Protesters Greet 'Capeman' Premiere
Jan. 30, 1998
NEW YORK (AP) _ The stars who turned out for opening night of Paul Simon's first Broadway musical, ``The Capeman,'' had to pass through an angry relatives of people killed by the show's namesake.
``Other people's tragedy is not entertainment,'' said Donna Krzesinski, whose brother Tony Krzesinski was killed by the real ``Capeman,'' Salvadore Agron. ``If people have a heart, they will not see this play,'' Krzesinski, 37, said as she started to cry.
The musical is based on the life of Agron, who at age 16 stabbed two other 16-year-old boys to death in 1959, thinking they were members of a rival gang. The theater is just a few blocks east of Hell's Kitchen, the working-class neighborhood where the boys were killed.

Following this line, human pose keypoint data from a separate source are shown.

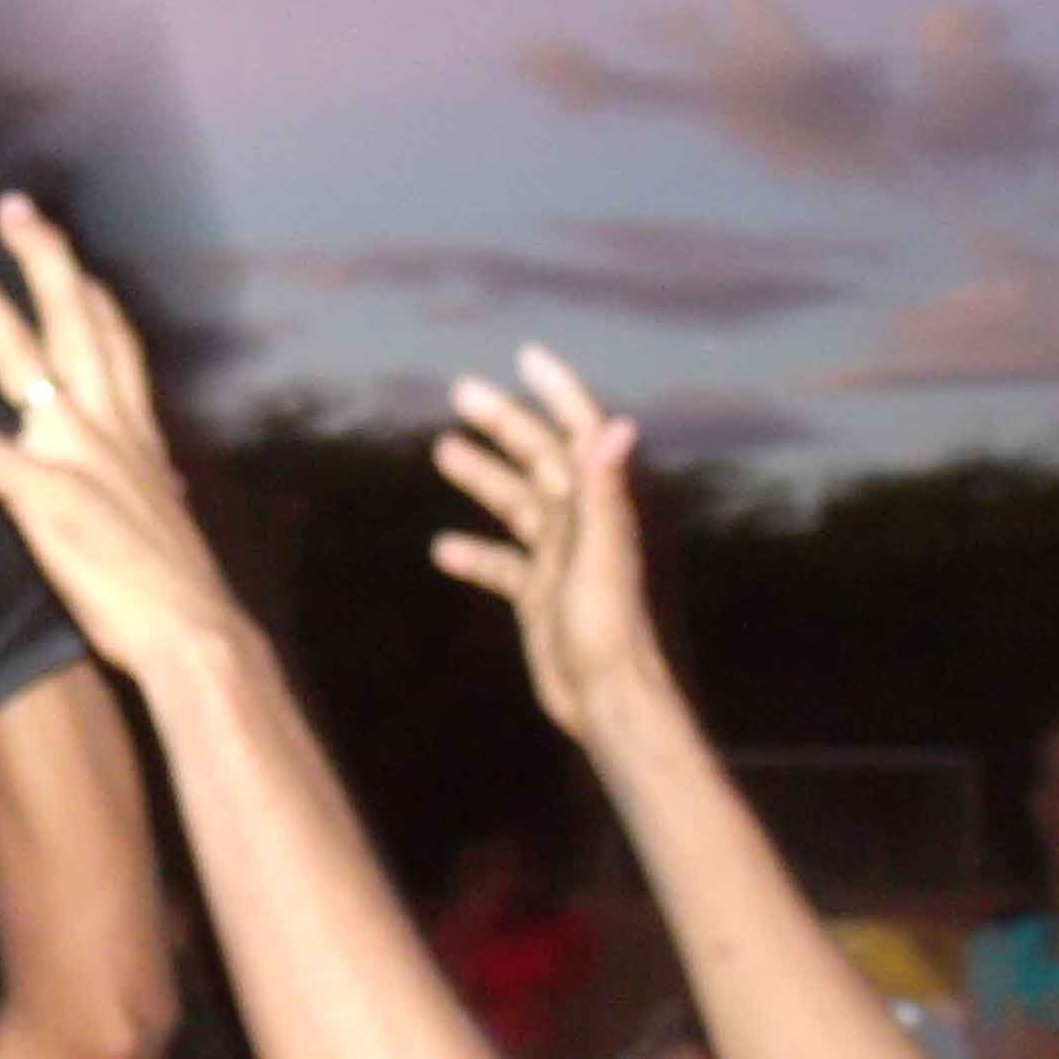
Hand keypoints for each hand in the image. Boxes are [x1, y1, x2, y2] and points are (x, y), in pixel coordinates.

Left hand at [0, 194, 247, 679]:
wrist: (193, 634)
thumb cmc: (178, 592)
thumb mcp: (167, 521)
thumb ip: (153, 488)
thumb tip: (161, 480)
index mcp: (137, 434)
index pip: (116, 341)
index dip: (89, 290)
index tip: (68, 253)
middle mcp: (108, 427)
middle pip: (73, 318)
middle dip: (40, 257)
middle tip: (8, 207)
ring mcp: (75, 455)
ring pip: (22, 355)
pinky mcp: (44, 497)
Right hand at [429, 347, 659, 731]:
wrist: (608, 702)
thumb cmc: (611, 630)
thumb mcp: (602, 555)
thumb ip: (603, 492)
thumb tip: (617, 425)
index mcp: (601, 506)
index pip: (580, 432)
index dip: (558, 391)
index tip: (525, 356)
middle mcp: (583, 525)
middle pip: (539, 459)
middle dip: (503, 424)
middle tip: (461, 392)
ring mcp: (561, 560)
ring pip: (516, 505)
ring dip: (483, 478)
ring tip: (441, 450)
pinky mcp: (540, 597)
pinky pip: (502, 565)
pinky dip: (474, 554)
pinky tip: (441, 551)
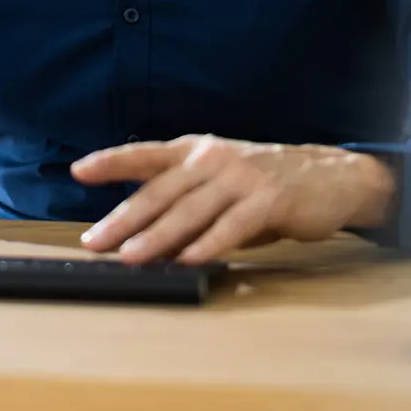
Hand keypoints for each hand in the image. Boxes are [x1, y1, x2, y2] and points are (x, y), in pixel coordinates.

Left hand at [73, 135, 397, 264]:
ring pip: (189, 210)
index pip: (144, 155)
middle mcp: (212, 159)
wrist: (331, 176)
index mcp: (194, 151)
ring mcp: (240, 178)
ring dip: (157, 237)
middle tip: (95, 242)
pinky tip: (189, 260)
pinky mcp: (269, 200)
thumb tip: (144, 241)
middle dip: (123, 219)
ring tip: (131, 257)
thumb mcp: (218, 184)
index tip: (79, 170)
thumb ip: (183, 206)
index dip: (110, 162)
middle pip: (159, 191)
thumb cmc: (264, 183)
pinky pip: (232, 226)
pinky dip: (208, 244)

Parents of Murdered Children, based in Cincinnati, organized a demonstration of about 60 people outside the Times Square theater where Simon's $11 million production opened Thursday night.

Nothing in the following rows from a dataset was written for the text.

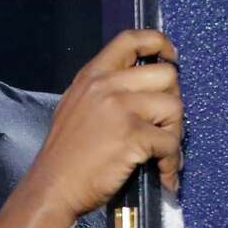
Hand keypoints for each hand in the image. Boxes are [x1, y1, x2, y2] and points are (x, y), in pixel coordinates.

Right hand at [27, 29, 183, 217]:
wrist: (52, 187)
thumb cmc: (66, 154)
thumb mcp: (76, 106)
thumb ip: (104, 91)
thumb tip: (143, 89)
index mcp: (92, 75)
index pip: (130, 39)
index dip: (158, 43)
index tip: (171, 58)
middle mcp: (106, 85)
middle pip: (166, 74)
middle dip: (173, 102)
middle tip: (164, 126)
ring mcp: (120, 108)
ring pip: (174, 107)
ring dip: (175, 134)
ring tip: (162, 154)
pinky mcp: (132, 134)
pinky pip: (170, 143)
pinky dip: (171, 163)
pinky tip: (162, 175)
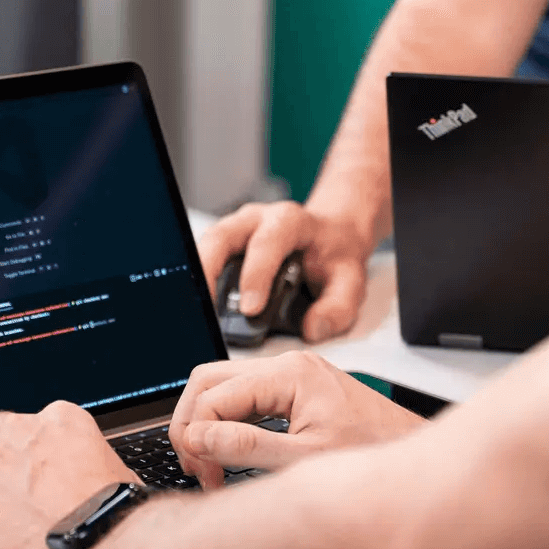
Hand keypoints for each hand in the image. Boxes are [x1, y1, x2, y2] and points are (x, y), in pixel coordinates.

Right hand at [168, 351, 426, 486]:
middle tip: (196, 468)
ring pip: (223, 386)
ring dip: (208, 424)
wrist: (414, 454)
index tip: (204, 475)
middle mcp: (287, 365)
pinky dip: (229, 422)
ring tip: (211, 466)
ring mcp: (291, 374)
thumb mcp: (305, 459)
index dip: (197, 437)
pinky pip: (245, 396)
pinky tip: (232, 453)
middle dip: (192, 424)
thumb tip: (198, 440)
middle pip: (208, 380)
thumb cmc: (373, 452)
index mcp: (289, 374)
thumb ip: (247, 447)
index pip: (213, 395)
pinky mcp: (296, 388)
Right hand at [197, 202, 375, 342]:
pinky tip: (201, 307)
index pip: (268, 242)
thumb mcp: (351, 280)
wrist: (330, 235)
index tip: (251, 308)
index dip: (256, 275)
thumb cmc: (335, 255)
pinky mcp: (226, 244)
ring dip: (198, 277)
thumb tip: (312, 329)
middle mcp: (257, 219)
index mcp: (290, 222)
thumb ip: (338, 307)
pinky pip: (205, 257)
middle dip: (209, 271)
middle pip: (222, 236)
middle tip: (205, 308)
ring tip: (197, 312)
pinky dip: (200, 282)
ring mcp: (237, 229)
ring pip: (207, 245)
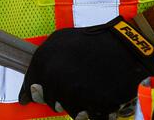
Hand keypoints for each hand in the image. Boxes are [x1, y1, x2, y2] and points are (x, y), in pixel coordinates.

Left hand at [20, 16, 153, 119]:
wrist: (126, 45)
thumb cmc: (92, 42)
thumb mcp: (60, 41)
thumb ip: (43, 64)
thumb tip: (28, 92)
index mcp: (43, 62)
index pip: (30, 89)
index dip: (36, 93)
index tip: (36, 97)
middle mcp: (55, 79)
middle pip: (53, 103)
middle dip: (65, 97)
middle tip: (80, 83)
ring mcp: (75, 93)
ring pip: (72, 113)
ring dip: (83, 105)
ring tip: (95, 86)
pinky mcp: (95, 105)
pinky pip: (94, 118)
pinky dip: (101, 112)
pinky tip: (106, 97)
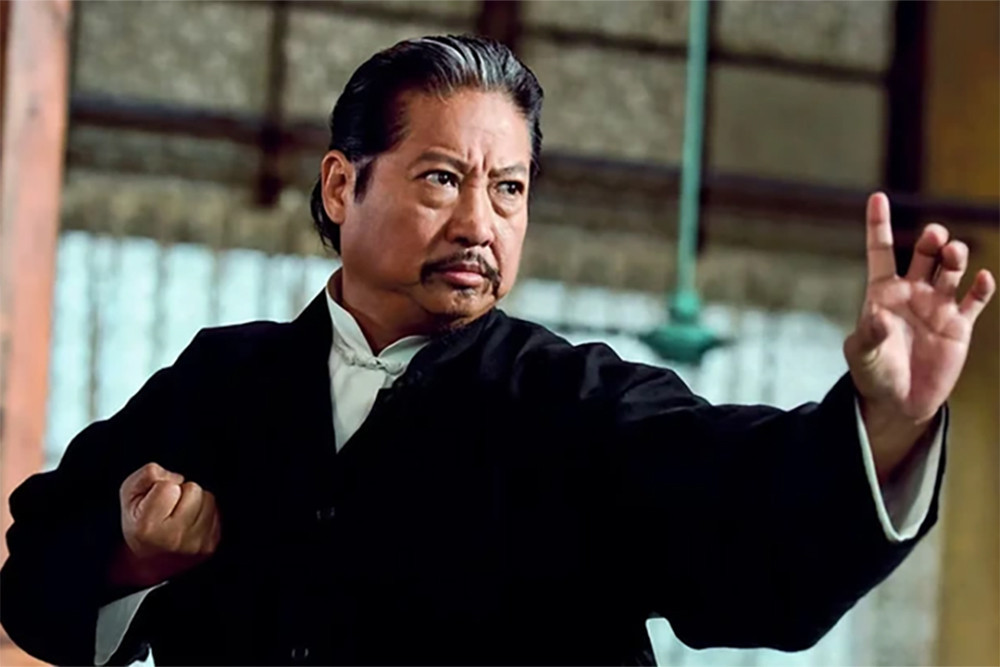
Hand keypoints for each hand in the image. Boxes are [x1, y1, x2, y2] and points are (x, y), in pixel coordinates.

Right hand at [109, 462, 220, 588]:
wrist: (150, 561)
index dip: (160, 487)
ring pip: (208, 498)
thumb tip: (177, 477)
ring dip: (195, 502)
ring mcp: (195, 544)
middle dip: (181, 493)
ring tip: (179, 516)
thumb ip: (147, 475)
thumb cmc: (139, 524)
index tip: (154, 502)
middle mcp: (173, 538)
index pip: (168, 486)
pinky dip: (204, 514)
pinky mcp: (210, 546)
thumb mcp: (129, 495)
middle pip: (193, 489)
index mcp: (148, 528)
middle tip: (168, 509)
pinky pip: (217, 512)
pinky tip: (189, 524)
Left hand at [844, 193, 994, 479]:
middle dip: (932, 240)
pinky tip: (981, 280)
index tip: (877, 197)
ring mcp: (937, 306)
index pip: (881, 250)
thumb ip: (868, 335)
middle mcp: (912, 292)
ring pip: (951, 270)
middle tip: (936, 238)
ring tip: (955, 255)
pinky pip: (974, 300)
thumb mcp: (862, 356)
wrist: (899, 402)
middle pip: (924, 254)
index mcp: (882, 292)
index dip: (879, 224)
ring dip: (956, 258)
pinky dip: (980, 287)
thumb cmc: (873, 374)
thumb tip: (877, 316)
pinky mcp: (959, 326)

Kim Erker, a cousin of the other Agron victim, Bobby Young, urged celebrities arriving at the show to boycott it.
``Look at Bill Cosby,'' Erker said. ``Would you make a musical off of that tragedy?''
Among those attending the premiere were Rita Moreno, Jimmy Smits, Penny Marshall, Julia Roberts and Mark Wahlberg.

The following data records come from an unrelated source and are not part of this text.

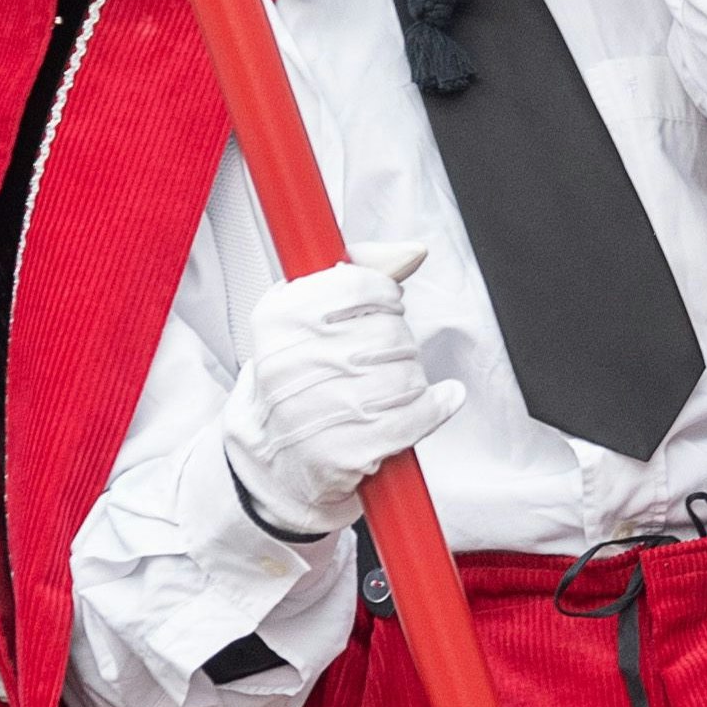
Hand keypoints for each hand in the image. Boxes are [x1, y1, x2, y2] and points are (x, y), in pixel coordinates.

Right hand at [223, 242, 462, 538]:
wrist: (272, 455)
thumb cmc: (297, 376)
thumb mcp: (306, 312)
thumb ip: (359, 269)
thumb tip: (412, 251)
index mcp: (279, 318)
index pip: (361, 285)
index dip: (386, 297)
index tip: (383, 308)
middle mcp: (292, 364)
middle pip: (391, 333)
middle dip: (398, 343)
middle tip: (379, 357)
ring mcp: (318, 411)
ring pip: (408, 376)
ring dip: (411, 379)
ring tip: (387, 387)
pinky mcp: (346, 452)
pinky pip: (416, 417)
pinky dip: (433, 408)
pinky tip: (429, 403)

``I'm keeping an open mind,'' Tony Award-winning actor Jerry Orbach said as he went into the theater.
John Barbour, a spokesman for show producer Dan Klores, had no immediate response to the protest.
Simon does not perform in the musical, which features 38 new compositions he wrote. The songs chronicle Agron's troubled childhood in Puerto Rico, the much-publicized slayings and his 20-year imprisonment and eventual parole.
Agron, a member of a street gang called The Vampires, was dubbed ``The Capeman'' in newspaper headlines because he reportedly draped a black cape lined with red satin across his shoulders the night of the murders.
He and a fellow Vampire, Luis Hernandez, were looking for an Irish gang dubbed the Norsemen. But the boys who died were not gang members. After his arrest, Agron reportedly dared authorities to execute him.
Agron became the youngest man ever on New York state's death row. His sentence was commuted to life in prison in 1962 by Gov. Nelson Rockefeller. He was later paroled and at 43, died of a heart attack in 1986.